The swirling questions were not related to how good a player he was, his time down south at Huddersfield Town and Brighton proved that. They were instead circulating due to the level he was playing at, coupled with his age when joining the club.

Having been linked with the club the summer before, Mooy was a year older at 31 when he finally arrived. Could he keep up with the physicality of the Scottish league while being able to mix it with the big guns in European competition?

For at least one of these questions, the answer was an emphatic yes. After a slow start to his Celtic career, including a dismal 45 minutes in an away defeat to St Mirren, he began to gain some momentum.

This came last October, following his second start in the league against Hibernian, where the midfielder managed to assist two goals in what was an impressive 6-1 win for the Hoops. Following this, Mooy was given the nod to start against Hearts at Tynecastle, where he played the full 90 minutes as he assisted a Giorgos Giakoumakis header from a corner. Another goal contribution from the midfielder in what was a vital 4-3 victory on the road.

Despite these assists, as well as some great individual performances to boot, it would take Mooy until December 28 to break his goalscoring duck for Celtic.

He was able to score two goals, one from open play and the other from the spot, as his patience was rewarded with a brace at Easter Road against Hibs.

He had played every minute for Australia at the 2022 World Cup in Qatar, mixing it with Kylian Mbappe and Lionel Messi, respectively, as he guided his nation to the Round of 16. Mooy had effectively used the biggest football competition in the world as a warm-weather pre-season, and the results in terms of improvement were stark.

He was pivotal in Celtic winning all three domestic trophies during his time at the club.
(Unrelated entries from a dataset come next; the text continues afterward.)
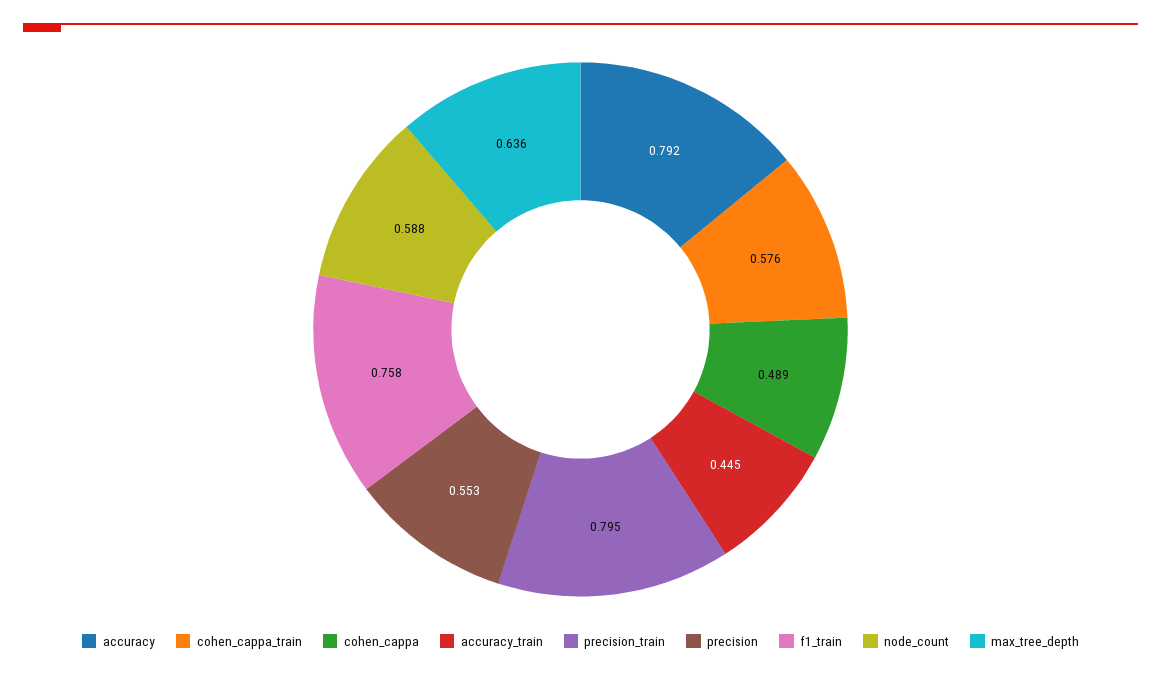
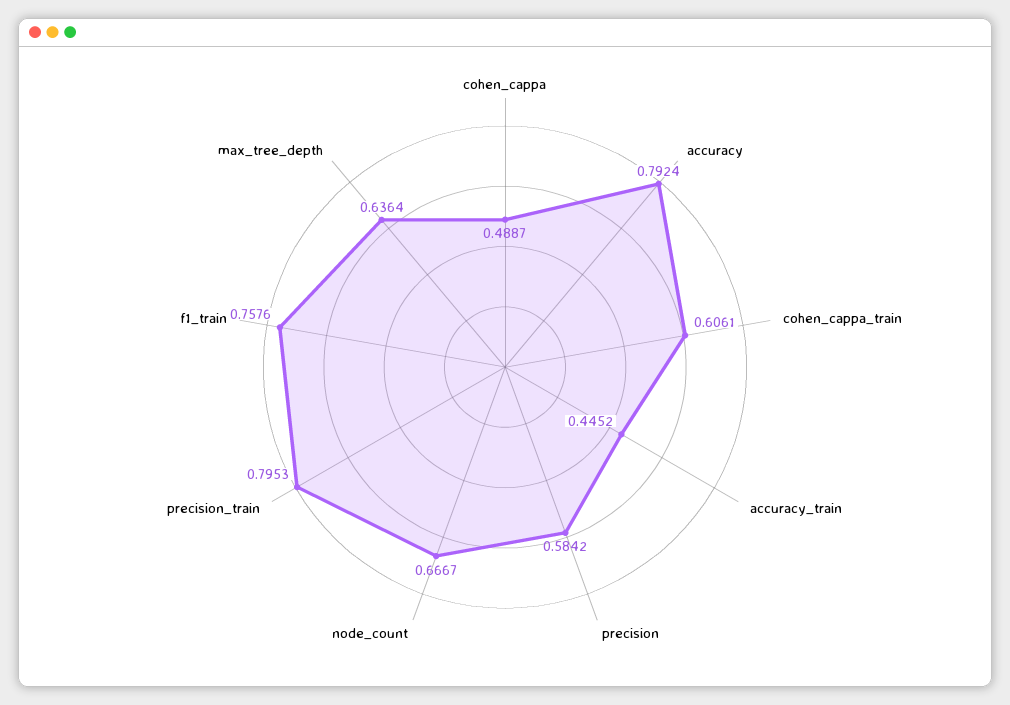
  {
    "accuracy": 0.7924,
-   "cohen_cappa_train": 0.576,
+   "cohen_cappa_train": 0.6061,
    "cohen_cappa": 0.4887,
    "accuracy_train": 0.4452,
    "precision_train": 0.7953,
-   "precision": 0.553,
+   "precision": 0.5842,
    "f1_train": 0.7576,
-   "node_count": 0.588,
+   "node_count": 0.6667,
    "max_tree_depth": 0.6364
  }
His passes to Greg Taylor and Reo Hatate in the lead-up to both of Kyogo Furuhashi’s goals in the League Cup final against Rangers were key in retaining that piece of silverware.
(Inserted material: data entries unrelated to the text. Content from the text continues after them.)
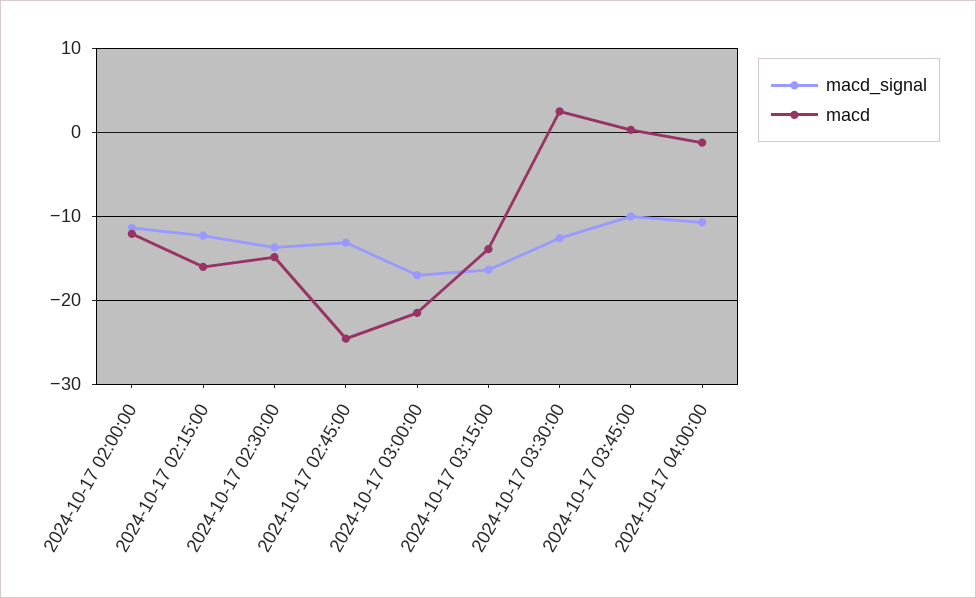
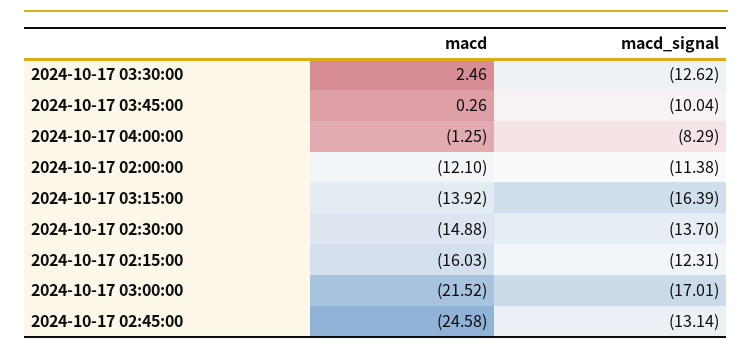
  {
    "macd_signal": {
      "2024-10-17 02:00:00": -11.38,
      "2024-10-17 02:15:00": -12.31,
      "2024-10-17 02:30:00": -13.7,
      "2024-10-17 02:45:00": -13.14,
      "2024-10-17 03:00:00": -17.01,
      "2024-10-17 03:15:00": -16.39,
      "2024-10-17 03:30:00": -12.62,
      "2024-10-17 03:45:00": -10.04,
-     "2024-10-17 04:00:00": -11
+     "2024-10-17 04:00:00": -8.29
    },
    "macd": {
      "2024-10-17 02:00:00": -12.1,
      "2024-10-17 02:15:00": -16.03,
      "2024-10-17 02:30:00": -14.88,
      "2024-10-17 02:45:00": -24.58,
      "2024-10-17 03:00:00": -21.52,
      "2024-10-17 03:15:00": -13.92,
      "2024-10-17 03:30:00": 2.46,
      "2024-10-17 03:45:00": 0.26,
      "2024-10-17 04:00:00": -1.25
    }
  }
READ MORE: Why Celtic signing Marco Tilio is an instant starter

Despite his perceived laid-back approach and lack of speed, what was perhaps most impressive about Mooy at Celtic was his footballing IQ and the speed with which he could play intricate passes to break the opposition lines. He could find a way to influence or change a game and the ball was safe in his possession at all times in the process.

Much like the League Cup, Mooy also imposed his influence on the Scottish Cup too. Scoring three times as well as assisting once, he started every match he featured in up until the final, where he was ruled out with the same injury that caused his early retirement.

His final appearance ultimately came against Rangers in the 1-0 Scottish Cup semi-final win. A fitting way to bow out, though he did not know it at the time. The term cult hero is often overused, but Mooy typifies the very definition of that phrase. By going out on a high with a domestic treble secured, he will be fondly remembered by the fans.

Mooy was a regular goal contributor for the Celtic, who was not afraid to get physical when those necessary situations arose. Because of this, he leaves the footballing stage a winner, with his freshly filled trophy cabinet a fairer reflection of the career he has had thanks to his time in Scotland.